Half an hour in Waterstones has taught me that paperback book spines generally carry title, author and full publisher name, always read top to bottom, horizontal left to right. They also generally use flat fonts on the covers, whatever the style, and there’s a lot of curly fonts around the fiction department. And couldn’t find HG Wells anywhere in the obvious places, but ran out of time to look in the corners.
I’m finding the methodology (which is what this bit of the course is about I guess) is useful to get the ideas out. I’m also keen on learning how best to get the ideas out quickly – hence set 2 the glass jug version, which took half an hour start to finish. Also being able to pull in passing ideas like the reference to Red Sands, and current obsessions, like the Chen Qiulin video.
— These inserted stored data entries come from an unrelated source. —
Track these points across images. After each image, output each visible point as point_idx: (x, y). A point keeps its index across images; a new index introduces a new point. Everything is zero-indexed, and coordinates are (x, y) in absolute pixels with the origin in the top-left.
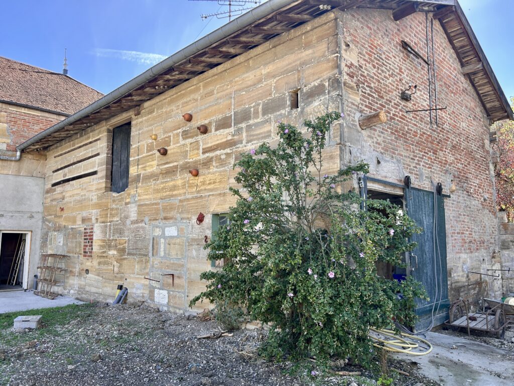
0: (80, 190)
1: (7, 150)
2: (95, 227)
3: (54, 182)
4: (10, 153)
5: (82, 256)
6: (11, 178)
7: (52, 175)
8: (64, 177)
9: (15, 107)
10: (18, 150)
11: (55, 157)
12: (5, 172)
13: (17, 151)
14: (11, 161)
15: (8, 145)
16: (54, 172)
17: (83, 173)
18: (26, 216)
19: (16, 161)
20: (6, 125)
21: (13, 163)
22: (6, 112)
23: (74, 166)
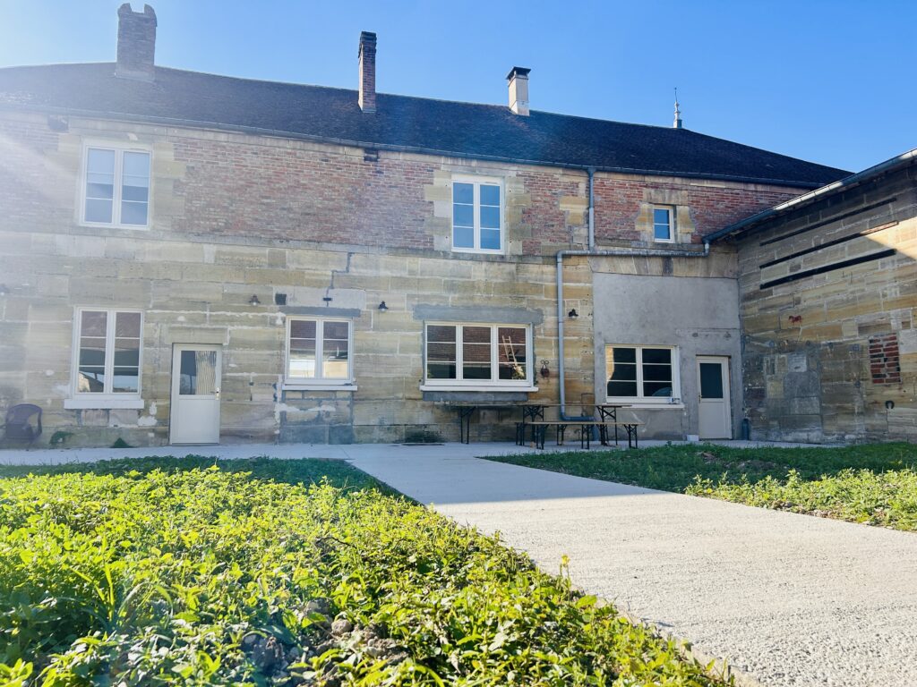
0: (846, 284)
1: (693, 243)
2: (901, 335)
3: (764, 281)
4: (696, 247)
5: (870, 382)
6: (699, 281)
7: (759, 272)
8: (791, 270)
9: (696, 181)
10: (707, 241)
11: (762, 245)
12: (693, 274)
13: (704, 244)
14: (698, 257)
15: (693, 236)
16: (762, 267)
17: (848, 258)
18: (722, 335)
19: (703, 257)
20: (687, 208)
21: (700, 261)
22: (686, 190)
23: (820, 251)
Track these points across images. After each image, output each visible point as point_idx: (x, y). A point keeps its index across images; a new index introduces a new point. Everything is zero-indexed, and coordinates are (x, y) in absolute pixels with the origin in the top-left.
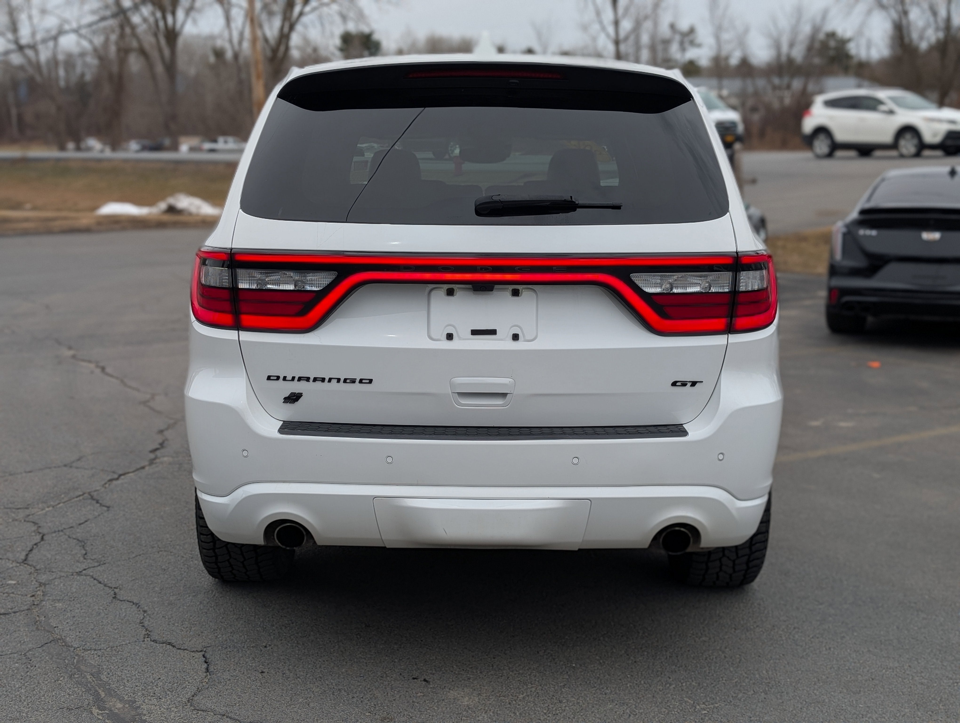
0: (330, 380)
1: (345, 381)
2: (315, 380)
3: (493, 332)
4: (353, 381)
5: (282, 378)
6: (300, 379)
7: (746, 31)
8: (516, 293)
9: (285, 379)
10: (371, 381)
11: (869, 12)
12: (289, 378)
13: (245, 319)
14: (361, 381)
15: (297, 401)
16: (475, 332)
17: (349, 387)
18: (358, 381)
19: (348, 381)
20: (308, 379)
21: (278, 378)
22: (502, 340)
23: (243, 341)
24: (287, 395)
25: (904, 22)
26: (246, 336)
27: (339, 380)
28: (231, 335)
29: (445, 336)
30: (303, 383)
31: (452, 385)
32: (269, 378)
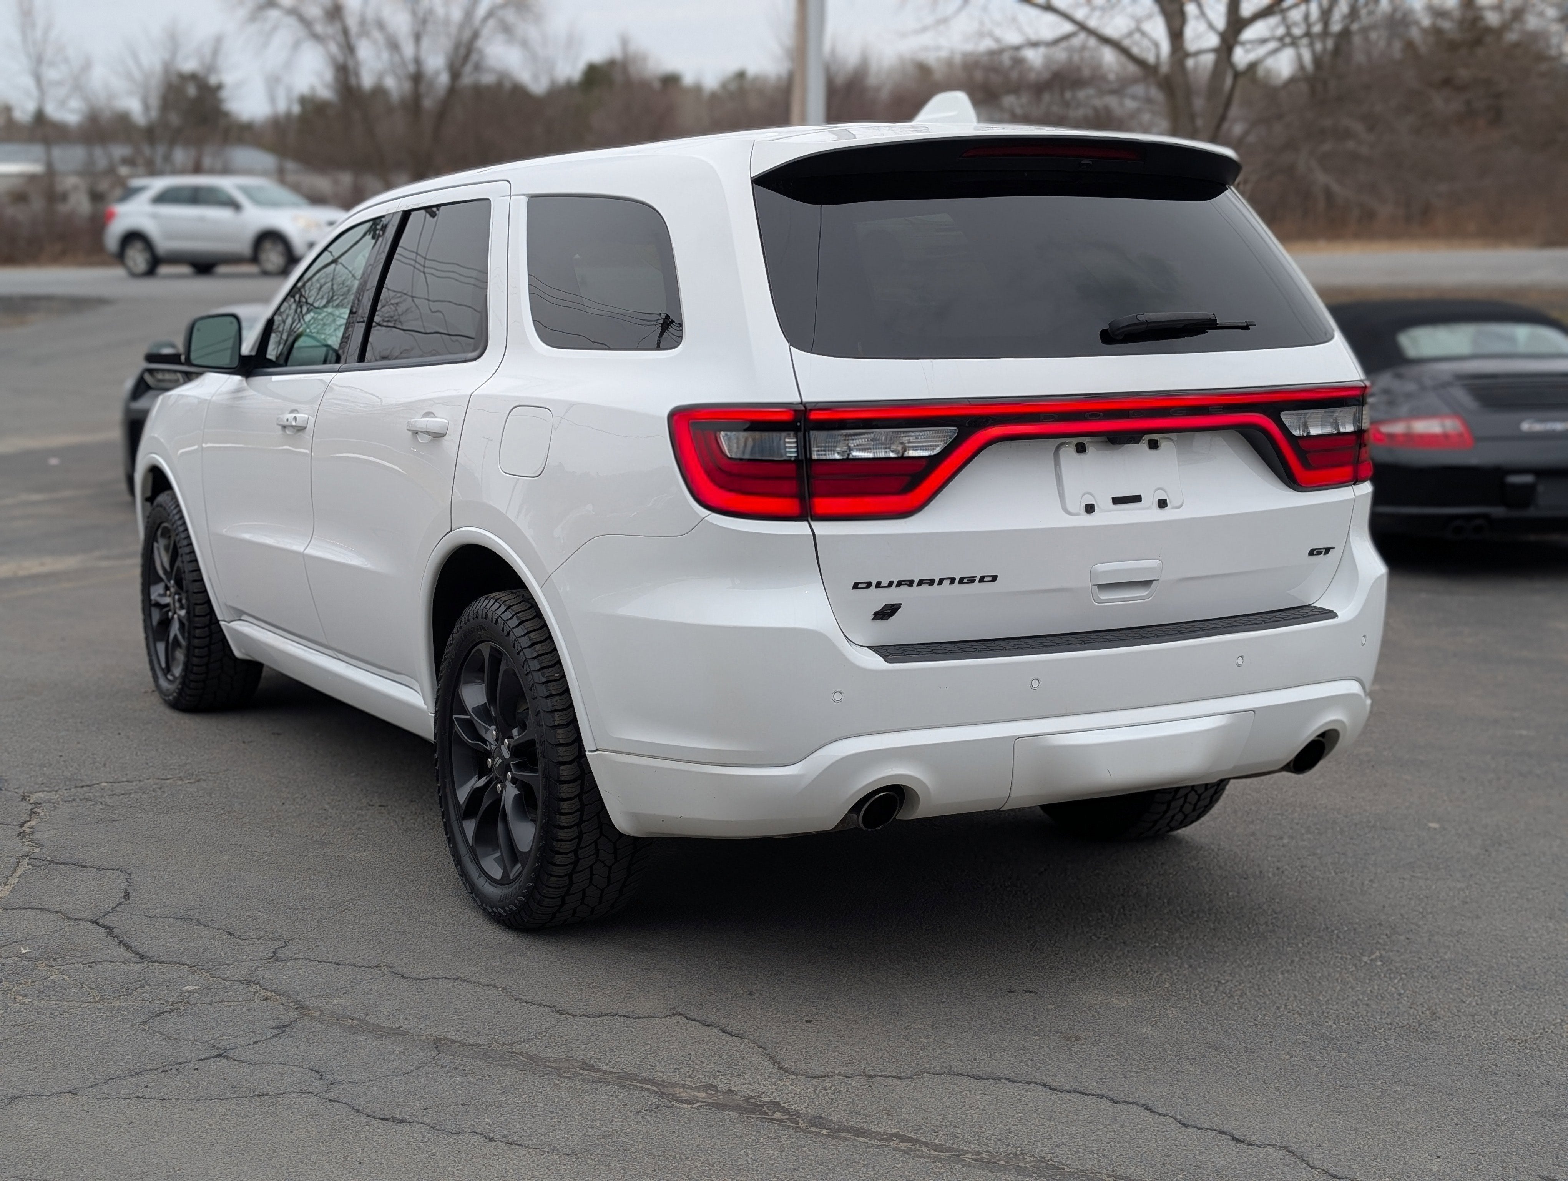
0: (941, 582)
1: (961, 581)
2: (921, 583)
3: (1137, 499)
4: (972, 580)
5: (874, 584)
6: (900, 584)
7: (87, 66)
8: (1154, 445)
9: (878, 585)
10: (994, 578)
11: (296, 46)
12: (885, 583)
13: (821, 504)
14: (982, 579)
15: (892, 615)
16: (1117, 501)
17: (967, 588)
18: (977, 579)
19: (965, 581)
20: (910, 583)
21: (869, 585)
22: (1147, 508)
23: (821, 536)
24: (878, 608)
25: (351, 64)
26: (823, 528)
27: (952, 581)
28: (800, 528)
29: (1083, 509)
30: (904, 588)
31: (1093, 574)
32: (856, 586)
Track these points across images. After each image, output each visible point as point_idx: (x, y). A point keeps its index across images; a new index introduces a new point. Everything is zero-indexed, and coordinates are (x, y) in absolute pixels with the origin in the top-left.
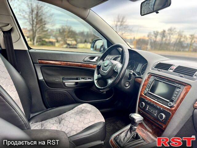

The bit that doesn’t sit easy is the whole thing about exploring options as obvious / radical creative – I don’t know why, I think it’s just semantics, I just don’t associate the word radical in that sort of way. Consequently spent a bit of time playing with the words and the idea of continuums, and came to no conclusions of course.
Anyway, I like working in threes as about the right number of options anyone can cope with, so reasonably happy I came out of it with one main option > the first set, and a couple of alternatives. I did have another idea in mind involving black and white newsprint type collage with bright bits, which I didn’t do anything with. And I really like this one!